Search code examples
scalaapache-sparkspark-graphx

Spark error: missing parameter type in map()


I am trying to learn Spark GraphX on Windows 10 by replicating the code here. The code is developed using an older version of Spark and I'm not able to find a solution to create a vertex. The following is the code

import scala.util.MurmurHash
import org.apache.spark._
import org.apache.spark.graphx._
import org.apache.spark.rdd.RDD

val path = "F:/Soft/spark/2008.csv"
val df_1 = spark.read.option("header", true).csv(path)

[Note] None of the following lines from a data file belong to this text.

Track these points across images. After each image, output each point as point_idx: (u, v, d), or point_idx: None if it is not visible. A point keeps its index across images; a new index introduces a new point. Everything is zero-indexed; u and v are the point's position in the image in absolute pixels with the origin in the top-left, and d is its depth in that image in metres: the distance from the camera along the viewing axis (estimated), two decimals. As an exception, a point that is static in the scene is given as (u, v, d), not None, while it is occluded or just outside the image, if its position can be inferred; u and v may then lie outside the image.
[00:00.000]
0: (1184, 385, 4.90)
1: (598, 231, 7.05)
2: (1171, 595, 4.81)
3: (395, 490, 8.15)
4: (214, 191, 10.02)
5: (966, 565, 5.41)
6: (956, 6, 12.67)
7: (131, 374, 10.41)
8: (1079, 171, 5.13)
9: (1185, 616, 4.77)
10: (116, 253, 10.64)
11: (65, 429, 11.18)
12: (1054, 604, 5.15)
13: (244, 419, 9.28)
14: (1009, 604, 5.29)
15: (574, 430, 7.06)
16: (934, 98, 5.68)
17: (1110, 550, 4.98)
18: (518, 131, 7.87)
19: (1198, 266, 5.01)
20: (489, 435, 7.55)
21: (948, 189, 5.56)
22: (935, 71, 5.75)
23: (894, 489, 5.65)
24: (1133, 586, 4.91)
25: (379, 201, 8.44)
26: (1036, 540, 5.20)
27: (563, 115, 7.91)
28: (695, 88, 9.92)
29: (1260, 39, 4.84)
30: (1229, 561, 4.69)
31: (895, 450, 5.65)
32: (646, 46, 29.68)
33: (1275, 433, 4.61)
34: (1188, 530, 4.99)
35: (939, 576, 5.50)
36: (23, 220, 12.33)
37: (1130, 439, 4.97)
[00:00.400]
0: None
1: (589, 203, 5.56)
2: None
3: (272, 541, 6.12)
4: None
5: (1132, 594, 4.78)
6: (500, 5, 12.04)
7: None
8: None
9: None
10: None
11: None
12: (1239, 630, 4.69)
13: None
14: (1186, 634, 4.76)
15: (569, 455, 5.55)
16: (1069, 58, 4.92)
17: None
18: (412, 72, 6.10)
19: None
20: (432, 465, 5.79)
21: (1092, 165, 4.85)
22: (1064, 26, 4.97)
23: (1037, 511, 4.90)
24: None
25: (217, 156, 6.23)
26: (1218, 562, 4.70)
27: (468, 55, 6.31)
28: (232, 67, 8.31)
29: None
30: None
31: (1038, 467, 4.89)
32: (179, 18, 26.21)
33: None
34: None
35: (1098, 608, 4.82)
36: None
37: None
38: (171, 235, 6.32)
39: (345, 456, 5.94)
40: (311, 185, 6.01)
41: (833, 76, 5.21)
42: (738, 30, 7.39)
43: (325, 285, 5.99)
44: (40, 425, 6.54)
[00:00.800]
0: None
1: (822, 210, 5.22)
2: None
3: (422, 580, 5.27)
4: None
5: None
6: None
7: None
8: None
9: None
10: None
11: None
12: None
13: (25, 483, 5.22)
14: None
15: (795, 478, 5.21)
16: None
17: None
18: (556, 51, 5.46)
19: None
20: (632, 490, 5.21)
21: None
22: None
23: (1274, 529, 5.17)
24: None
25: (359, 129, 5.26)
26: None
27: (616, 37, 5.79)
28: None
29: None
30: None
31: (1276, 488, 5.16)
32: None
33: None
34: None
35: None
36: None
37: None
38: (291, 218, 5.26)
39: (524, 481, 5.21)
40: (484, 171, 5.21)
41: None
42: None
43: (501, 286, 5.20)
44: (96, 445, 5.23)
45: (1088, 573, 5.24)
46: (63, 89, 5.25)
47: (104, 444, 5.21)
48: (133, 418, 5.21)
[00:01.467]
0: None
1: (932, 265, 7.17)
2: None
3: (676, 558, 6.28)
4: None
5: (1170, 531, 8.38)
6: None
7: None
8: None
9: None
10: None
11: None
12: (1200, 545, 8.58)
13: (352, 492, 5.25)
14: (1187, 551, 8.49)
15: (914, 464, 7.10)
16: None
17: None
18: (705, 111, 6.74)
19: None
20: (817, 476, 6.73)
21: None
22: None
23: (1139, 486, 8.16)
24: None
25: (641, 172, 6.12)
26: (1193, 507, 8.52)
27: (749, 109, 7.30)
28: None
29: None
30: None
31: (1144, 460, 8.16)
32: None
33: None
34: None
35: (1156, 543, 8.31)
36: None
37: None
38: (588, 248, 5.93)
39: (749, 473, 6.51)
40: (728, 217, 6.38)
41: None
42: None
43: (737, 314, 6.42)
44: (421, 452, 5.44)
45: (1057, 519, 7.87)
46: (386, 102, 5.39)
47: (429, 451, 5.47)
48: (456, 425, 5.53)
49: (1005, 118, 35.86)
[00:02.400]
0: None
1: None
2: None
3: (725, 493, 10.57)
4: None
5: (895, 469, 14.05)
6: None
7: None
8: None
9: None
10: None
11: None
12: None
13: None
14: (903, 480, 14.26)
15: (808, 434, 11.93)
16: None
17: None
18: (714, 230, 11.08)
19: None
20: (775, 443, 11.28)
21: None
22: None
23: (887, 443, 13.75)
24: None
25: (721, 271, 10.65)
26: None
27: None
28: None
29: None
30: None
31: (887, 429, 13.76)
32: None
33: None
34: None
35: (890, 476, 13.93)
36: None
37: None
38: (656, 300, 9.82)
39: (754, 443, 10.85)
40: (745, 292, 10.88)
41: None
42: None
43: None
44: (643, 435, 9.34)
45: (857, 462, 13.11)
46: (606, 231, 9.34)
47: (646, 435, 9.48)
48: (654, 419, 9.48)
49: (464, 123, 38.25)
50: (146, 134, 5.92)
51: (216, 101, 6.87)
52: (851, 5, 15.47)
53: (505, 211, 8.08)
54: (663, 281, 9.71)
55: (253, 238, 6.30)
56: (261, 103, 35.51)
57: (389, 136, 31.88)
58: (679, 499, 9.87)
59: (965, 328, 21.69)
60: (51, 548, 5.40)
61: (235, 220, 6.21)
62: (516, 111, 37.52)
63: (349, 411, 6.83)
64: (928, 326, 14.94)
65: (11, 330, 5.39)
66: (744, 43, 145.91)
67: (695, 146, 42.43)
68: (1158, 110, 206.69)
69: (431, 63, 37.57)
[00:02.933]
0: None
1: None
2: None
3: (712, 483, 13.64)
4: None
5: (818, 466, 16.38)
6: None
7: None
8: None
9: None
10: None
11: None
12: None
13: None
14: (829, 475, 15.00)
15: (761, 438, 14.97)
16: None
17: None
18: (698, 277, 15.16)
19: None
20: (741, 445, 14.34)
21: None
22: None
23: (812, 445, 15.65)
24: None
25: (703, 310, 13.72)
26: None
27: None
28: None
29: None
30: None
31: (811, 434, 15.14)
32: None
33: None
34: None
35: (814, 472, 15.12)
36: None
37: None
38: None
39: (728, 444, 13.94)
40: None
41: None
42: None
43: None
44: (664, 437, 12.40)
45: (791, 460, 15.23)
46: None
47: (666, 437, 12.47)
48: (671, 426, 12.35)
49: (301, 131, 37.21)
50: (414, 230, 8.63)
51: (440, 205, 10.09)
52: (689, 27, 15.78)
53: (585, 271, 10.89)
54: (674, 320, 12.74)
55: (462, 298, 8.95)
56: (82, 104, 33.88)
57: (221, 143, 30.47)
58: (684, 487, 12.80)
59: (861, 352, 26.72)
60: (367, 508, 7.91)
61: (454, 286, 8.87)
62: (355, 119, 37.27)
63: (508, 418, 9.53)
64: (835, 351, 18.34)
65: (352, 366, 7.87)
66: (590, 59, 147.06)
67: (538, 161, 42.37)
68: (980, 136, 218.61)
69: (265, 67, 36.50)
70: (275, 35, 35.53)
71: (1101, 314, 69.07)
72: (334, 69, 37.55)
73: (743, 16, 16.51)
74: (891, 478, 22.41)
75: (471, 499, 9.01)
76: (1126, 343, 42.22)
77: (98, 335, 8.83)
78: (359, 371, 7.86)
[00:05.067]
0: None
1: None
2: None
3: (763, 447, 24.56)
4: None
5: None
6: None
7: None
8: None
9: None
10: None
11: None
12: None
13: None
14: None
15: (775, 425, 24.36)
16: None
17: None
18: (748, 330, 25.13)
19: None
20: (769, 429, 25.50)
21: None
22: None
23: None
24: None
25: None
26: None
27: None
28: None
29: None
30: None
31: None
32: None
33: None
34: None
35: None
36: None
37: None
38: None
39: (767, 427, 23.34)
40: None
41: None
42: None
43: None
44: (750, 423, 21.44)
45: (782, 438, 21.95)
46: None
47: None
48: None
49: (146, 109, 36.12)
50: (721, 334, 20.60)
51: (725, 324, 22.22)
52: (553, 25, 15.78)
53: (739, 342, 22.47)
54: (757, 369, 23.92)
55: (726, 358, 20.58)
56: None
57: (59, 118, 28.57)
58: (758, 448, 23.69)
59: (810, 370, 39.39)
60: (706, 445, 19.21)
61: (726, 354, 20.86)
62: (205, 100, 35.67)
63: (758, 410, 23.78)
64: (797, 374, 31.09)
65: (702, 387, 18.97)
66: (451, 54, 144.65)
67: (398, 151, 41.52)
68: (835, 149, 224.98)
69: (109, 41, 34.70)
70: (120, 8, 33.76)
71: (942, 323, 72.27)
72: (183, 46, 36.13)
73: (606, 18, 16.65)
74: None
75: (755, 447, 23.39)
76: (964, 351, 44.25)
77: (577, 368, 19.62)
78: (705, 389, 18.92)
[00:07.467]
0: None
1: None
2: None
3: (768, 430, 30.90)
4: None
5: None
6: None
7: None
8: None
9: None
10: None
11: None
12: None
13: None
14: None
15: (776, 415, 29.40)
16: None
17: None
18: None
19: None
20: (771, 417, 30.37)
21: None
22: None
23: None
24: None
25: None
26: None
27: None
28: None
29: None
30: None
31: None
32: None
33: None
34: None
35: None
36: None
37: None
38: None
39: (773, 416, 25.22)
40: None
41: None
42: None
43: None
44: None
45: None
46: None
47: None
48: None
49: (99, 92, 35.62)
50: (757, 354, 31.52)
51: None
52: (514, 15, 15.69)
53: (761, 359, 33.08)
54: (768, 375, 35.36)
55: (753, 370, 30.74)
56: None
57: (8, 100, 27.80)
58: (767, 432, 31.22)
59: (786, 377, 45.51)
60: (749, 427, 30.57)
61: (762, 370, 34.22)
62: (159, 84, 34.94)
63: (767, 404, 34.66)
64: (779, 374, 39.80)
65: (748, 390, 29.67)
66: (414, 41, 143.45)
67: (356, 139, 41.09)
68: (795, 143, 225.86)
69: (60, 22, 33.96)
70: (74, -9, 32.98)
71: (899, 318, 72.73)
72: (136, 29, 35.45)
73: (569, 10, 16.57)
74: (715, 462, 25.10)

val flightsFromTo = df_1.select($"Origin",$"Dest")
val airportCodes = df_1.select($"Origin", $"Dest").flatMap(x => Iterable(x(0).toString, x(1).toString))

// error caused by the following line
val airportVertices: RDD[(VertexId, String)] = airportCodes.distinct().map(x => (MurmurHash.stringHash(x), x))

The following is the error message:

<console>:57: error: missing parameter type
       val airportVertices: RDD[(VertexId, String)] = airportCodes.distinct().map(x => (MurmurHash.stringHash(x), x))
                                                                                  ^

I think the syntax is obsolete and I tried to find the latest syntax on official documents but it was of no help. The data set can be downloaded from here.

UPDATE:

Basically, I'm trying to create a Vertex and Edge, to finally create a graph as shown in the tutorial. I'm also new to the Map-Reduce paradigm.


Solution

  • The following lines of code worked for me.

    // imported latest library - works without this too, just gives a warning
    import scala.util.hashing.MurmurHash3
    
    // datasets are set to rdd - this is the cause of the error
    val flightsFromTo = df_1.select($"Origin",$"Dest").rdd
    val airportCodes = df_1.select($"Origin", $"Dest").flatMap(x => Iterable(x(0).toString, x(1).toString)).rdd
    
    val airportVertices: RDD[(VertexId, String)] = airportCodes.distinct().map(x => (MurmurHash3.stringHash(x), x))